_What to work on:_ All of the lines below need to be copied exactly, apart from the pictures.
•••••
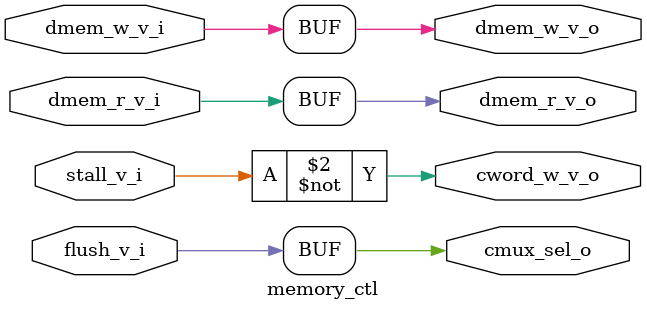
<source format=sv>
module memory_ctl #()
  ( input logic stall_v_i
    , input logic flush_v_i
    
    , output logic cmux_sel_o
    , output logic cword_w_v_o
    
    , input logic dmem_r_v_i
    , input logic dmem_w_v_i
    
    , output logic dmem_r_v_o
    , output logic dmem_w_v_o
    );
    
always_comb begin
  cword_w_v_o = ~stall_v_i;
  
  cmux_sel_o = flush_v_i;
  
  dmem_r_v_o = dmem_r_v_i;
  dmem_w_v_o = dmem_w_v_i;
end

endmodule : memory_ctl

</source>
•••••
_Reply to the exercise:_
<source format=sv>
module memory_ctl #()
  ( input logic stall_v_i
    , input logic flush_v_i
    
    , output logic cmux_sel_o
    , output logic cword_w_v_o
    
    , input logic dmem_r_v_i
    , input logic dmem_w_v_i
    
    , output logic dmem_r_v_o
    , output logic dmem_w_v_o
    );
    
always_comb begin
  cword_w_v_o = ~stall_v_i;
  
  cmux_sel_o = flush_v_i;
  
  dmem_r_v_o = dmem_r_v_i;
  dmem_w_v_o = dmem_w_v_i;
end

endmodule : memory_ctl

</source>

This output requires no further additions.